As for incomplete sentences. What?

Hot Trip to Heaven
Love and Rockets
1994

Tubular Bells
Mike Oldfield
1973

Key Lime Pie
Camper Van Beethoven
1989

Today I will spare you a rant about the vanishing concept of the “album,” a group of songs that are thematically linked or that fix an artist in time. That concept didn’t even exist until The Beatles came along, and if the album is no longer needed in an era of music on demand, well, The Beatles aren’t around anymore either. Things change and I like change.

But I do want to recall for a moment one aspect of the album experience, and that is having to buy an entire album just to get one song.

You might remember Love and Rockets from their 1989 hit, “So Alive,” which sounds very 1970s to me, like a lazy lounge version of T. Rex’s “Bang a Gong.” They also did a good job with their cover of The Temptations’ “Ball of Confusion.” Love and Rockets was a sort of goth/psychedelic act with an enthusiastic though small following.
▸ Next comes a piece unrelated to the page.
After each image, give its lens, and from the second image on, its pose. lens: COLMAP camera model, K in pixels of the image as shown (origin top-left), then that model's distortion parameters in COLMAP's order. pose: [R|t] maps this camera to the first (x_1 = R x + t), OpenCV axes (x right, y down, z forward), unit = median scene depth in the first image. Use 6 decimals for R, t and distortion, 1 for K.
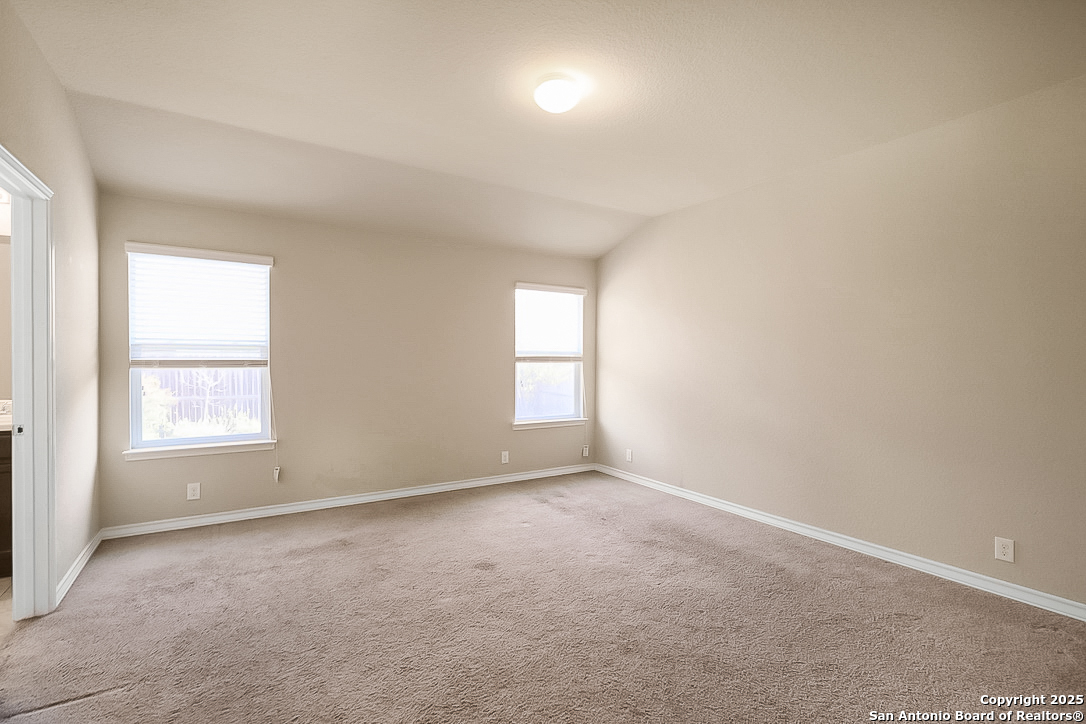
lens RADIAL K [[504.7, 0, 539.7], [0, 504.7, 365.4], [0, 0, 1]] dist [-0.000919, 0.001381]
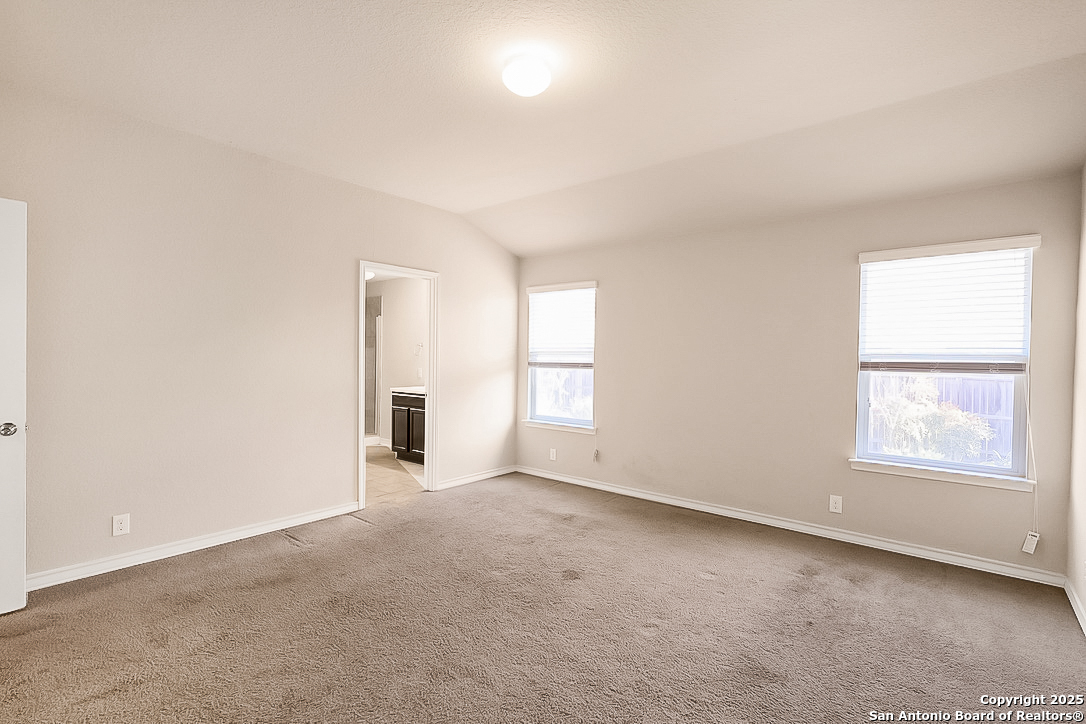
lens RADIAL K [[504.7, 0, 539.7], [0, 504.7, 365.4], [0, 0, 1]] dist [-0.000919, 0.001381]
pose [[0.302468, 0.013557, -0.953063, 0.640281], [-0.023056, 0.999710, 0.006903, -0.010818], [0.952881, 0.019886, 0.302693, 0.510684]]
I wasn’t enthusiastic about them until I heard “Body and Soul” from Hot Trip to Heaven.

Like most people, I love a 3-minute record with a beat. But I also like a lengthy, mesmerizing song. I write better in a trancelike state (I also write better after I’ve had my shoes shined) and I find that playing lengthy, mesmerizing songs at work keeps people from bugging me. “Body and Soul” (which has nothing to do with Billie Holiday) is a 14-minute chunk of musical hypnosis, even at the 6:45 mark where the song abruptly picks up speed.

(The lyrics are another issue. The main theme in the first half of the song is “Body and soul,” which isn’t explained. In the second half it’s “Spin the wheel,” and I can’t shed any light on that one, either. Love and Rockets graduated from the same school of lyrical obfuscation as did Screaming Trees.)
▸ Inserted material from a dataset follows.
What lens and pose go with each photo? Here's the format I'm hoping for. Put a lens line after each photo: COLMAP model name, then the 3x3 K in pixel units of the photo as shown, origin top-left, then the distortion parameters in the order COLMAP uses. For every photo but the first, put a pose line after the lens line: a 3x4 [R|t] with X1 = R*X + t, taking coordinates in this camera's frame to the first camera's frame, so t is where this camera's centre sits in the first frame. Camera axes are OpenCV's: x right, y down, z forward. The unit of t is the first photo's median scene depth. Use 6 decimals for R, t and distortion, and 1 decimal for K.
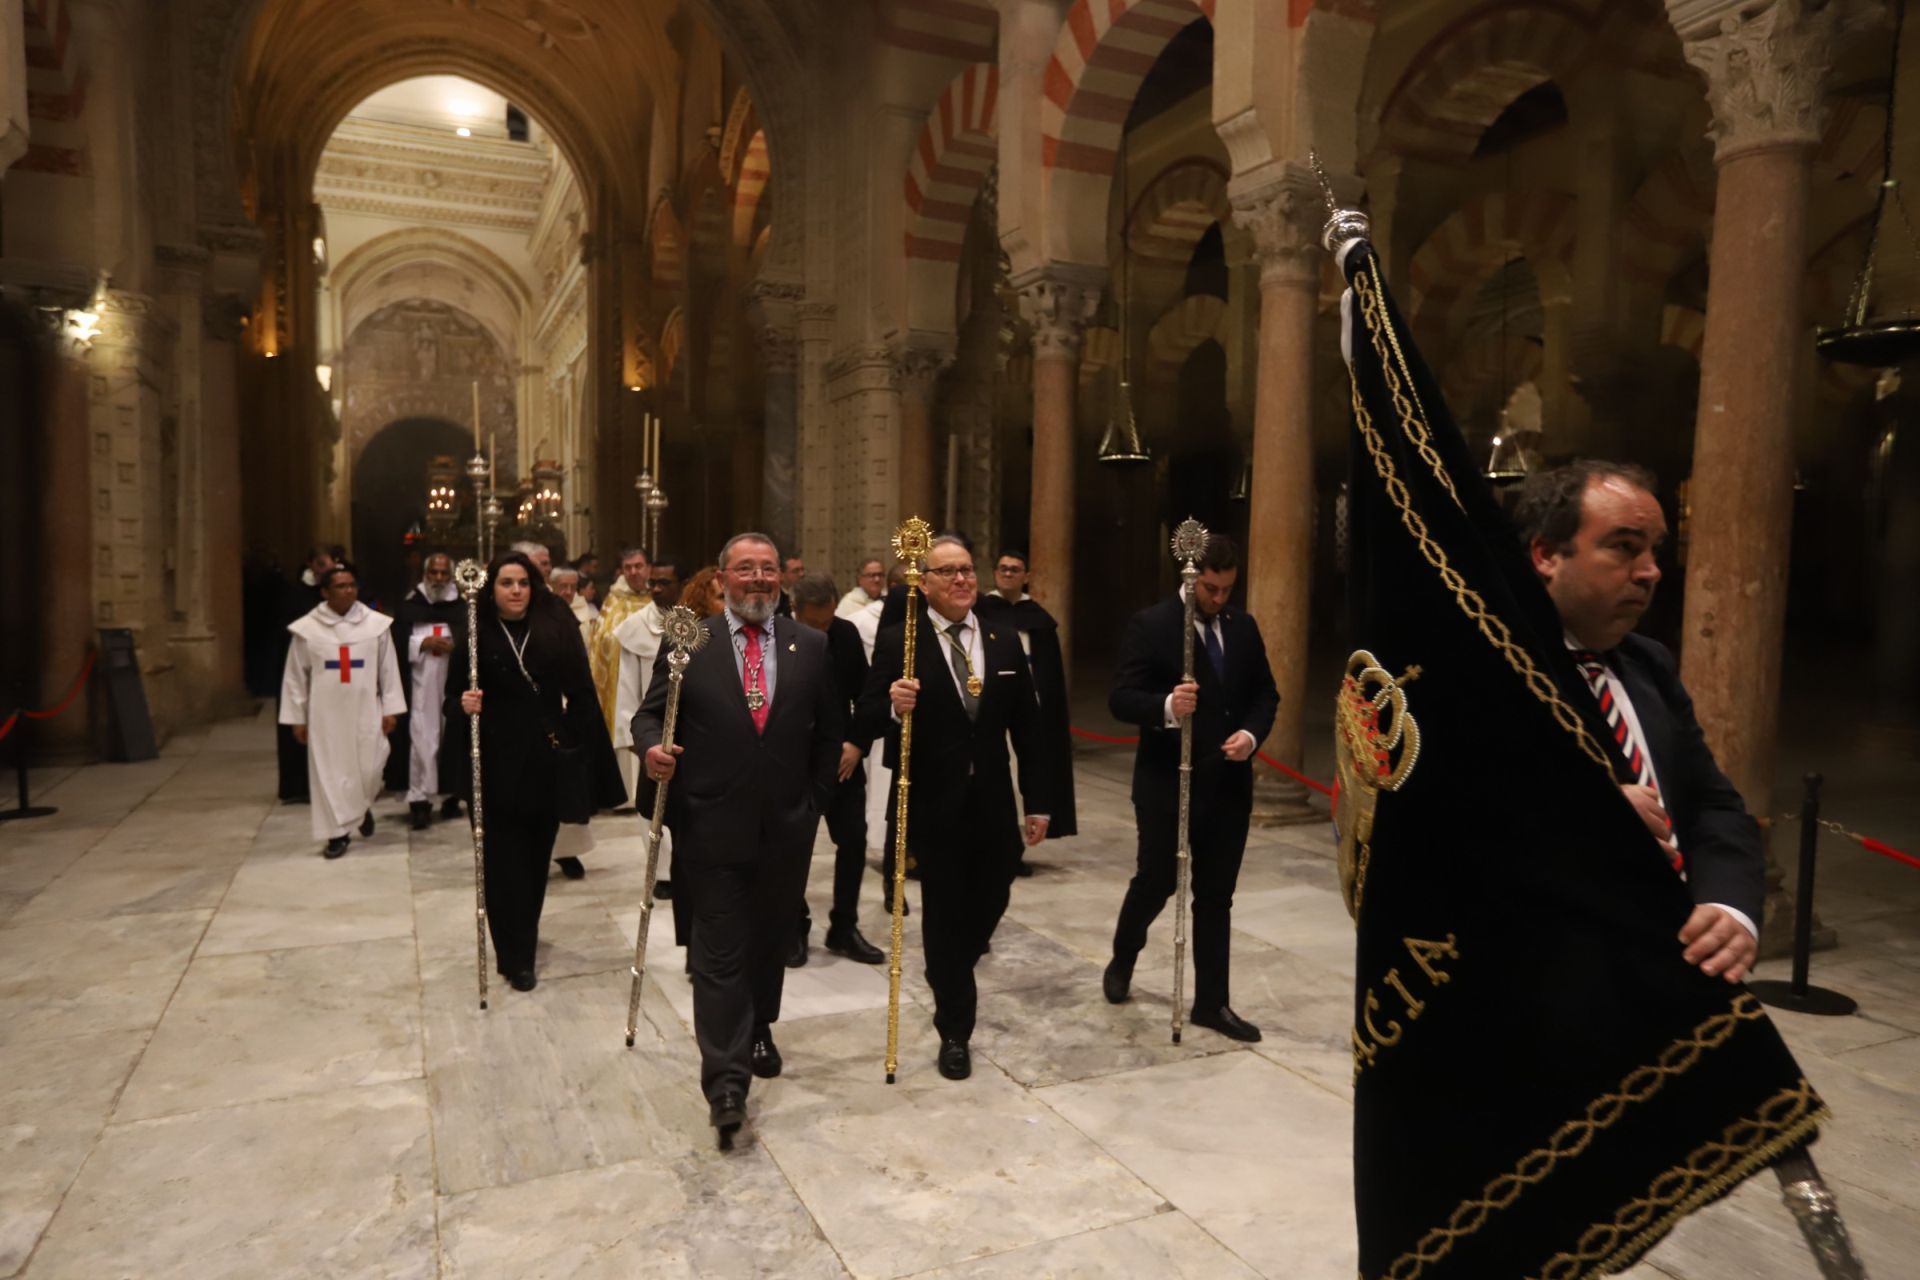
lens RADIAL K [[1225.8, 0, 947.6], [0, 1225.8, 640.8], [0, 0, 1]] dist [-0.023707, 0.039667]
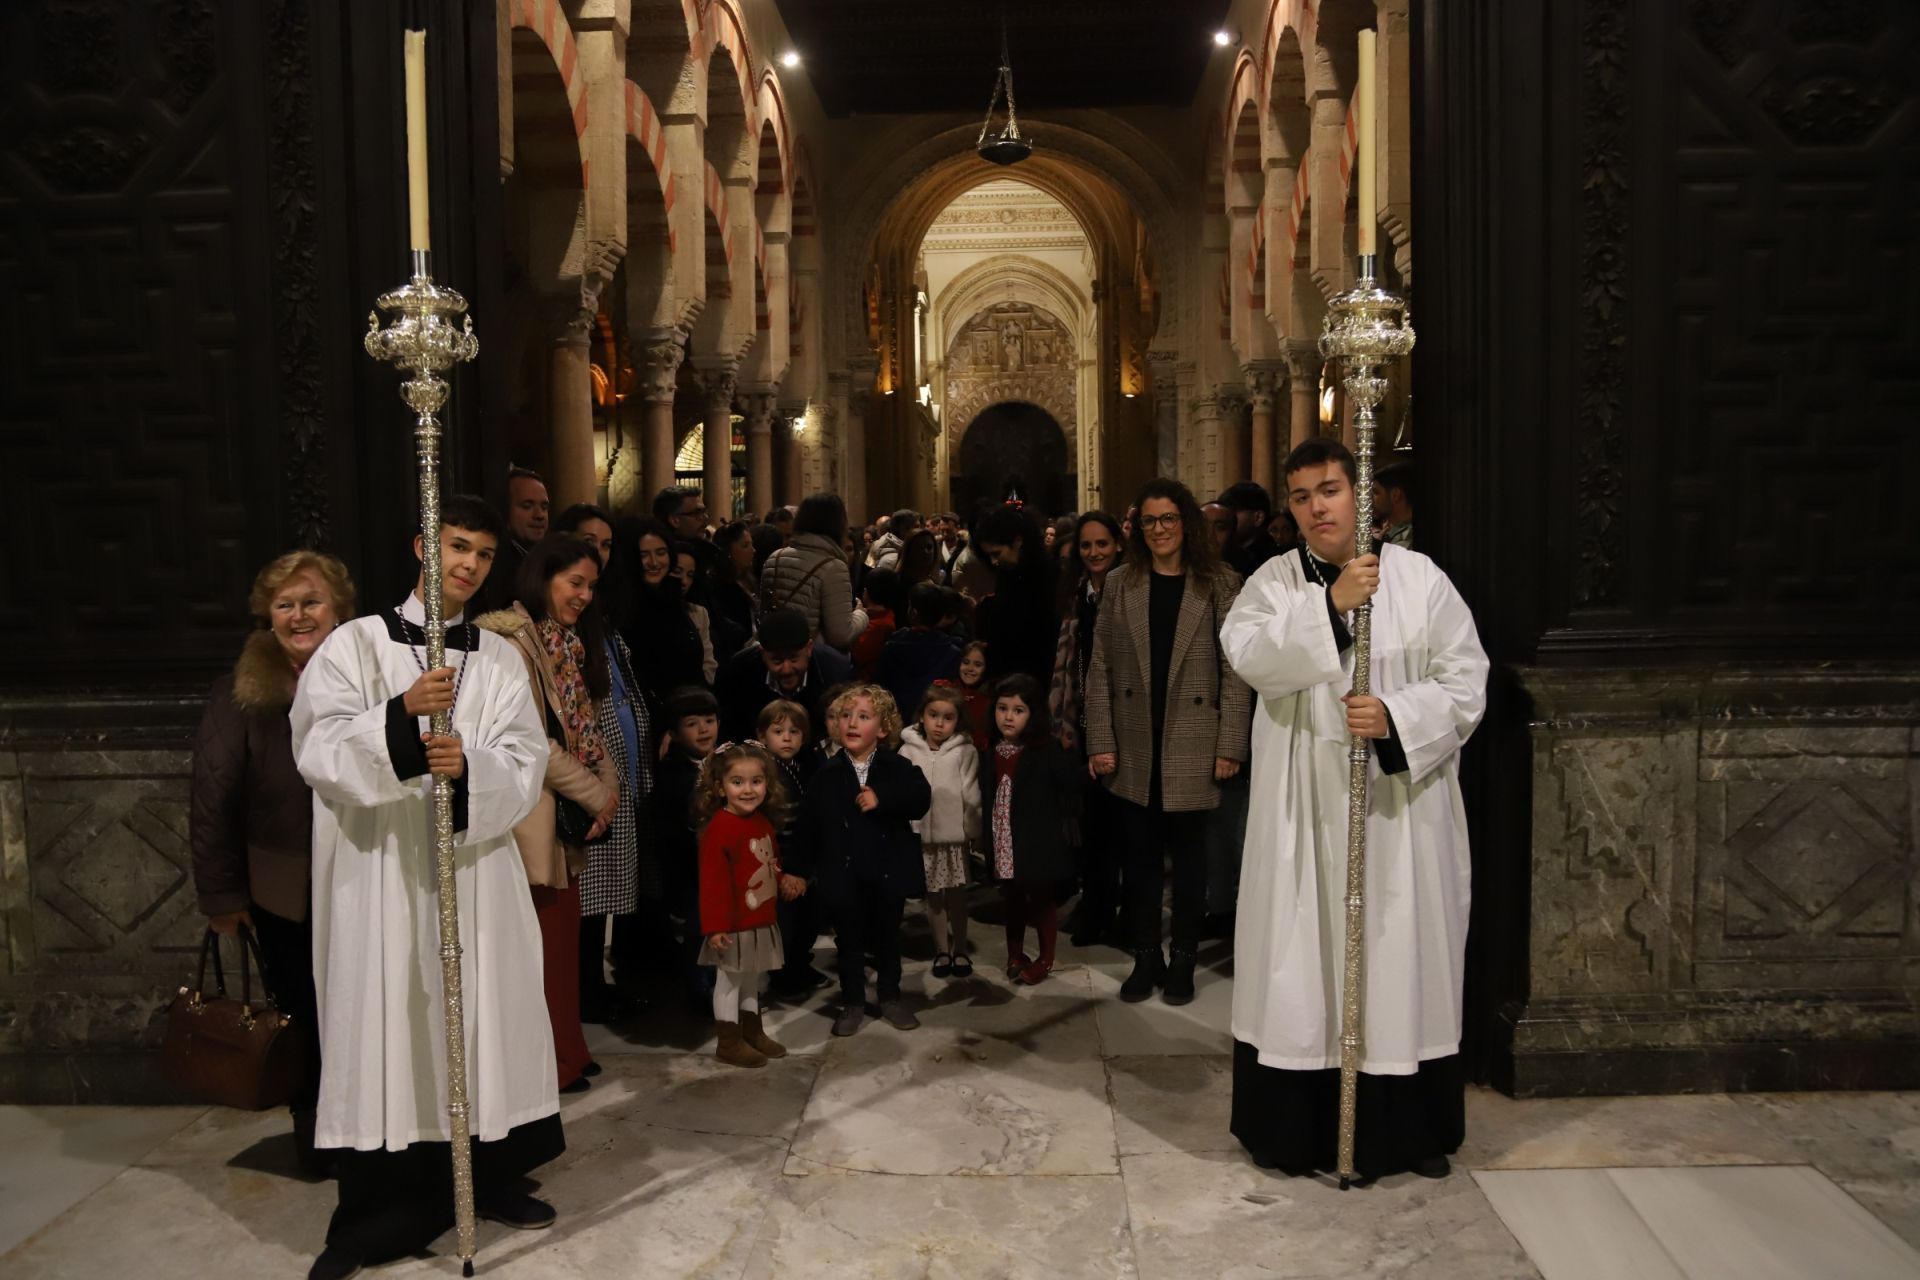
lens RADIAL K [[1341.5, 0, 966.7], [0, 1341.5, 649.4], [0, 0, 1]] dist [0.002533, 0.035477]
pose [[0.896313, 0.020033, -0.442969, 0.229339], [-0.005453, 0.999401, 0.034163, 0.019554], [0.443388, -0.028205, 0.895886, -0.376191]]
The rest of the album I never listen to, though a couple of songs (“Trip and Glide” and “Be the Revolution”) are almost sort of catchy. But in 1994, if you wanted to own “Body and Soul” by Love and Rockets, you had no choice but to buy the entire album. That was about a $12 song. The cover art looks cool if you leave the CD sitting on your desk, but people listening to iTunes tend to snicker when they see any CD sitting on my desk so this is not the benefit it once was.

Another example from my experience is Mike Oldfield’s Tubular Bells, a snippet of which became the theme from The Exorcist. The actual title is “Tubular Bells, Pt. 1,” and it weighs in at a hefty 25:49. Don’t let that figure deter you – you don’t have to listen to the entire epic. Thanks to your computer, you can start precisely at 17:04 and immediately get to the meaty, mesmerizing part. It even has an announcer to introduce the dozens of instruments Oldfield played, as he played them. When I bought this album in the ’70s, I had to memorize where on the vinyl I wanted to go and hope I dropped the needle in the right place. (Side two, the cleverly named “Tubular Bells, Pt. 2,” is a mere 23:20. I probably played that side once. It’s way too short.)

Sometimes buying an album to get just one song resulted in a happy surprise. I wanted Key Lime Pie because of Camper Van Beethoven’s cover of the 1960s’ psychedelium masterpiece, “Pictures of Matchstick Men.” Camper Van was an early indie band with a violin and a sly sense of humor, as you can see in their legacy to contemporary music, “Take the Skinheads Bowling”:

Some people say that bowling alleys got big lanes
Some people say that bowling alleys all look the same
There’s not a line that goes here that rhymes with anything

For years I took out this CD and skipped to track 13, “Pictures of Matchstick Men,” played that song a couple of times, then popped the disc out of the machine. Even though David Lowery of Camper Van went on to form Cracker, a band I like, it never occurred to me to listen to anything else on Key Lime Pie. But then one day at work I slipped the CD into my computer just as a co-worker came over to speak to me. Before I could punch in track 13 the music started and I found myself listening to the entire album. I loved about half of it! That’s a whole lotta love in my snobby world.

My experience with Key Lime Pie proves that you should always make time to talk to your co-workers. You should always be prepared for change, too. I don’t know what’s going to happen to albums, but I’m looking forward to finding out.